Biocompatible formulation of a hydrophobic antimicrobial peptide L30 through nanotechnology principles and its potential role in mouse pneumonia model infected with Staphylococcus aureus

Hydrophobic antimicrobial peptide L30, a potential antibiotic candidate, has poor water solubility and hemolytic activity. Herein, a biocompatible nano -formulation composed of liposomes and dendritic mesoporous silica encapsulation (LDMSNs@L30) was constructed for L30 to solve the limits for its clinical development.
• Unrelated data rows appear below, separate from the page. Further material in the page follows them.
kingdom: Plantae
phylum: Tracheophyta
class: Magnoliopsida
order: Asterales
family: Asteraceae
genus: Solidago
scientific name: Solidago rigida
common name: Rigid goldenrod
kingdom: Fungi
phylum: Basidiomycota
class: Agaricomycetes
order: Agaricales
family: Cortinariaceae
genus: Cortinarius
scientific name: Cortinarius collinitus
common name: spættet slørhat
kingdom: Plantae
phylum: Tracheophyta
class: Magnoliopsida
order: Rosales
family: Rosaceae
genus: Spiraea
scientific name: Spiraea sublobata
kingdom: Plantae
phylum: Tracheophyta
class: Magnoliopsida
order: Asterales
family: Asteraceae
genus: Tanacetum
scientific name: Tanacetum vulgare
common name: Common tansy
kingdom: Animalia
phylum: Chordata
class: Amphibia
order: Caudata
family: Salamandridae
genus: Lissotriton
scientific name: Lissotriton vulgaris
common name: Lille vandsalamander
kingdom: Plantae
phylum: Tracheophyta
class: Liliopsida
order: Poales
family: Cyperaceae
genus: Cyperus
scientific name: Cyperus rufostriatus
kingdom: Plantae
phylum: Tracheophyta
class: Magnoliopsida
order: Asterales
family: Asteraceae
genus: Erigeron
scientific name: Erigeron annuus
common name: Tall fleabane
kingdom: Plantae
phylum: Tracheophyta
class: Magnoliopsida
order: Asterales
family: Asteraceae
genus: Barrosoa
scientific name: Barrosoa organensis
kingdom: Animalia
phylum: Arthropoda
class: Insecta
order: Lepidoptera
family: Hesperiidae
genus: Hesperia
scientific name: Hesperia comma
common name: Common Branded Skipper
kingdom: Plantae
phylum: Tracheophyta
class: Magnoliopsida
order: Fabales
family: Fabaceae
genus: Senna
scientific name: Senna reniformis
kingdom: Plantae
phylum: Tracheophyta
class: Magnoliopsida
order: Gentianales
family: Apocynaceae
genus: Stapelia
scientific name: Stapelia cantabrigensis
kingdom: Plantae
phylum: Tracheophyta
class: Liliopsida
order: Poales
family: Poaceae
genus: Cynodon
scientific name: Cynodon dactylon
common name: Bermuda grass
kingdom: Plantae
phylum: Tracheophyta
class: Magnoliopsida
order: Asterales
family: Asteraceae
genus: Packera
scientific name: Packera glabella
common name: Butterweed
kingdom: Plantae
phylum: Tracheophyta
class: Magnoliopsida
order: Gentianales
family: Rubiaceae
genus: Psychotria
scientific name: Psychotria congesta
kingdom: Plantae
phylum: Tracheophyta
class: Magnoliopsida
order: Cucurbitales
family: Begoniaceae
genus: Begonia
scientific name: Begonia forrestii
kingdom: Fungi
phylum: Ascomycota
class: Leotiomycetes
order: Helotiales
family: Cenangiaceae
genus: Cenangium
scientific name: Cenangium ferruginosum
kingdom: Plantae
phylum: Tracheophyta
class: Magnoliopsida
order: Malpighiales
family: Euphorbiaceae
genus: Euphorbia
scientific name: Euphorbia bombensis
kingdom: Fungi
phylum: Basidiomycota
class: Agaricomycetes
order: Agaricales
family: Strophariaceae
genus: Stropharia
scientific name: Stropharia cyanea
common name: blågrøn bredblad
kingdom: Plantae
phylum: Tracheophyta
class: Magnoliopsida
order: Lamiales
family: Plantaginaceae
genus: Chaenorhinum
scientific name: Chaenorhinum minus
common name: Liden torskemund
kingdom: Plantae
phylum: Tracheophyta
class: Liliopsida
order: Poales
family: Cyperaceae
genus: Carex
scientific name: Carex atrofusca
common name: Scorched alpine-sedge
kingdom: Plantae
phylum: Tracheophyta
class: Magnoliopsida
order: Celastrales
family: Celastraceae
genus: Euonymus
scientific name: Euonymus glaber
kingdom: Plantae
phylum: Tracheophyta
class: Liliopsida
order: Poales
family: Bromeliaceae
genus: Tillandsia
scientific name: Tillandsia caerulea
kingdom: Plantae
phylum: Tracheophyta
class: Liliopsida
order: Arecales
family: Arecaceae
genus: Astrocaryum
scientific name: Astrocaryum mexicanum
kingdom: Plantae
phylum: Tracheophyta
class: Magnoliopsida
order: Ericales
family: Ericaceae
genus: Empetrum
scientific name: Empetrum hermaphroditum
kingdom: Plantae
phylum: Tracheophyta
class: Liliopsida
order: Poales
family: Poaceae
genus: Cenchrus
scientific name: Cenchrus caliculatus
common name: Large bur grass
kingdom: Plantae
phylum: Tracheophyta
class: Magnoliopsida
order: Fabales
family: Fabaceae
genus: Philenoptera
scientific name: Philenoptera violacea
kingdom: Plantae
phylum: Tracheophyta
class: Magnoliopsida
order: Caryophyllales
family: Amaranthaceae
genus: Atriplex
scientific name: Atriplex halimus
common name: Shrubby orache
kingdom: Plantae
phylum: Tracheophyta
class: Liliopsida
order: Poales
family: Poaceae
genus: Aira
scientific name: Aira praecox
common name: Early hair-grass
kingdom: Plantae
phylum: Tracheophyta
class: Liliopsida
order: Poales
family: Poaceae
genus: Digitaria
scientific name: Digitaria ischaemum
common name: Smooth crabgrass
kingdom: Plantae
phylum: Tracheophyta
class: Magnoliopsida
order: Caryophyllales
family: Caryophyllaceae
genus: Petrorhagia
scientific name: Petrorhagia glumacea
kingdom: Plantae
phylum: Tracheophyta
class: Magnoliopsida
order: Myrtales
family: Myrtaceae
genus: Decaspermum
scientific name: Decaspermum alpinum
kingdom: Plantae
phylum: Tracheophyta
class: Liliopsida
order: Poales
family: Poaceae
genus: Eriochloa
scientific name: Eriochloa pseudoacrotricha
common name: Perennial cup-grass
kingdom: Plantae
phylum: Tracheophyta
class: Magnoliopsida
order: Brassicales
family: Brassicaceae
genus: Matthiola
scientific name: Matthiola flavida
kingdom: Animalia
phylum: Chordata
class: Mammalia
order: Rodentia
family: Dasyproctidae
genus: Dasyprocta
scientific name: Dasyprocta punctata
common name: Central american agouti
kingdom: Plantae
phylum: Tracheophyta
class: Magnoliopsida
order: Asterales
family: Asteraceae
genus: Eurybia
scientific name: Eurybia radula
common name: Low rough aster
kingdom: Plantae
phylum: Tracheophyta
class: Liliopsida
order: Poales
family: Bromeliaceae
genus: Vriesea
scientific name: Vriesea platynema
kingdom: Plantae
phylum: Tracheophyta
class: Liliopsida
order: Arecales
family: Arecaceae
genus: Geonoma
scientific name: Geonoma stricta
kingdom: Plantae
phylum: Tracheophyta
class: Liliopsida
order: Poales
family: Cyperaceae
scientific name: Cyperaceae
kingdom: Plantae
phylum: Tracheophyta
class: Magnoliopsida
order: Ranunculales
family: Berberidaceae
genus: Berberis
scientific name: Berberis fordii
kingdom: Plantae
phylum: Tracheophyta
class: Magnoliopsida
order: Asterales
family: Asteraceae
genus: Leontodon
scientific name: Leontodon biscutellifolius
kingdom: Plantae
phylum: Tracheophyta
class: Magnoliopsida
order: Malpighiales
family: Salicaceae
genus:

The characterization, antimicrobial activity and therapeutic effect of LDMSNs@L30 on Staphylococcus aureus 9 (cfr+) infected mice models were investigated. LDMSNs@L30 displayed a smooth, spherical, and monodisperse nanoparticle with a hydrodynamic diameter of 177.40 nm, an encapsulation rate of 56.13%, a loading efficiency of 32.26%, a release rate of 66.5%, and effective slow -release of L30. Compared with free L30, the formulation could significantly increase the solubility of L30 in PBS with the maximum concentration from 8 mu g/mL to 2.25 mg/mL and decrease the hemolytic activity of hydrophobic peptide L30 with the HC5 from 65.36 mu g/mL to more than 500 mu g/mL. The nano delivery system LDMSNs@L30 also exhibited higher therapeutic effects on mice models infected with S. aureus 9 (cfr+) than those of free L30 after 7 days of treatment by reducing the lung inflammation and the inflammatory cytokines levels in plasma, showing better health score and pulmonary pathological improvement. Our research suggests that nano -formulation can be expected to be a promising strategy for peptide drugs in therapeutic applications.